**SOURCE TEXT:**
# # # # # # #

But the writing and the judging is time-consuming, and I’d rather create more nature art in the woods or something.  Something simple, like this:

At any rate I am mostly going to blog some quotes, videos, and short tales of Jonah/nature art/fun lists until I get back.  I am fine, and I am taking healthy steps to become downright awesome.  Jonah has been enjoying his 2-week break before school.  He learns well, but he does love to ask no school today? and have his words validated…

That’s right, buddy.  No school today.

And so today’s quote is from my favorite book, A Little Princess by Frances Hodgson Burnett.  Its protagonist, Sara Crewe, is arguably one of the greatest characters in literature.  Someone gifted me the book when I was 10, along with The Secret Garden, and it took me 6 years to finally pick them up and give them a chance.  They looked Victorian.  Boring.

I was never so happy to be so wrong.  I have read them and re-read them probably 40 or 50 times.  I loved her other books as well, but this one tops the list.  It even tops (I’m gritting my teeth here for going out on such a limb) The Long Winter by Laura Ingalls Wilder, which may well be my second favorite book.  Maybe I should try to make a top 10 list.  It’s as mutable as water, though, and could change tomorrow.  In fact I’ll forget all kinds of books in the very consideration of ranking them.  And most of them are children’s or young adult books.

# # # # # # #

**YOUR ASSIGNMENT:** Rewrite the part of the blog post about favorite books that starts with the words "I was never" and stops after "young adult books.", putting "the weather" in place of "water".

# # # # # # #

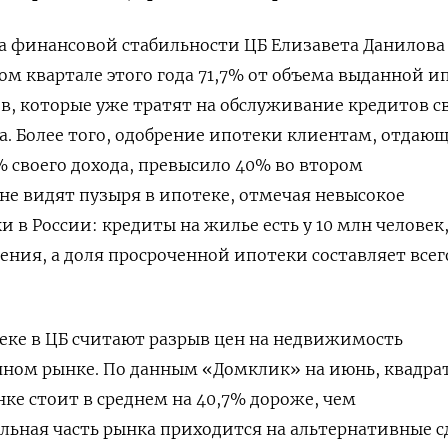
а финансовой стабильности ЦБ Елизавета Данилова
ром квартале этого года 71,7% от объема выданной 
в, которые уже тратят на обслуживание кредитов 
а. Более того, одобрение ипотеки клиентам, отдаю
 своего дохода, превысило 40% во втором
 не видят пузыря в ипотеке, отмечая невысокое
 в России: кредиты на жилье есть у 10 млн человек
ения, а доля просроченной ипотеки составляет всег
еке в ЦБ считают разрыв цен на недвижимость
чном рынке.
По данным «Домклик» на июнь, квадр
ке стоит в среднем на 40,7% дороже, чем
льная часть рынка приходится на альтернативные с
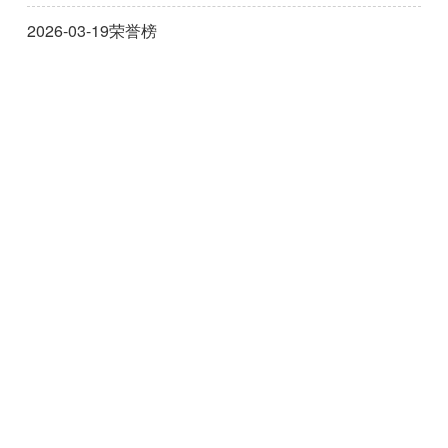
2026-03-19
荣誉榜
高医大双社团旗津出击！药宣营队深耕学童用
药安全
2026-01-20
荣誉榜
114年财团法人高医药学文教基金会捐款芳名
录&奖助清册
2025-08-22
荣誉榜
中药材进口拓管道 卫福部推印度药用植物调
查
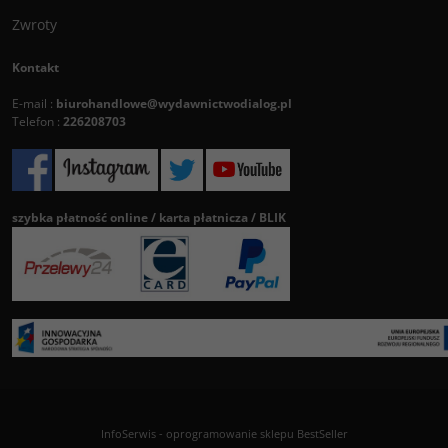
Zwroty
Kontakt
E-mail :
biurohandlowe@wydawnictwodialog.pl
Telefon :
226208703
szybka płatność online / karta płatnicza / BLIK
InfoSerwis
-
oprogramowanie sklepu BestSeller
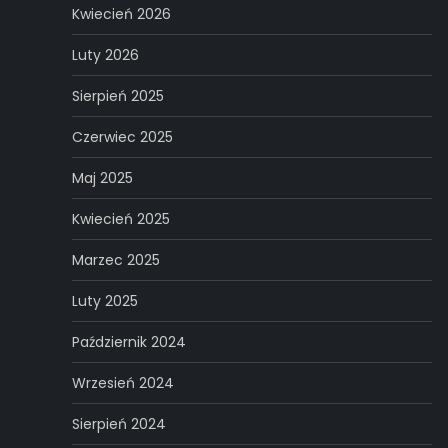
Kwiecień 2026
Luty 2026
Sierpień 2025
Czerwiec 2025
Maj 2025
Kwiecień 2025
Marzec 2025
Luty 2025
Październik 2024
Wrzesień 2024
Sierpień 2024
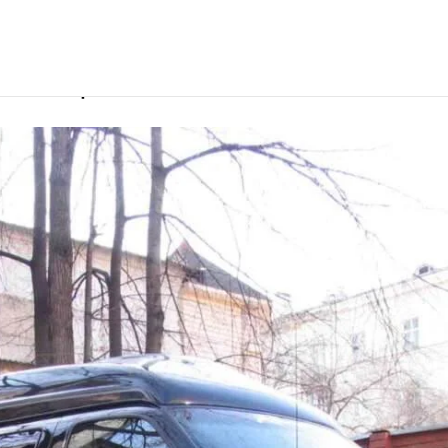
лем в Перми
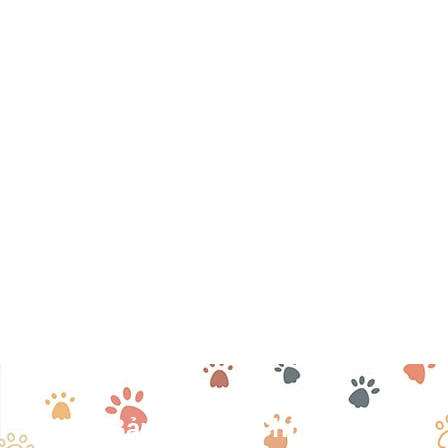
Nhận Bản Tin Tài Chính Khách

# # # # # # #

**RESULT OF THIS TASK:**
I was never so happy to be so wrong.  I have read them and re-read them probably 40 or 50 times.  I loved her other books as well, but this one tops the list.  It even tops (I’m gritting my teeth here for going out on such a limb) The Long Winter by Laura Ingalls Wilder, which may well be my second favorite book.  Maybe I should try to make a top 10 list.  It’s as mutable as the weather, though, and could change tomorrow.  In fact I’ll forget all kinds of books in the very consideration of ranking them.  And most of them are children’s or young adult books.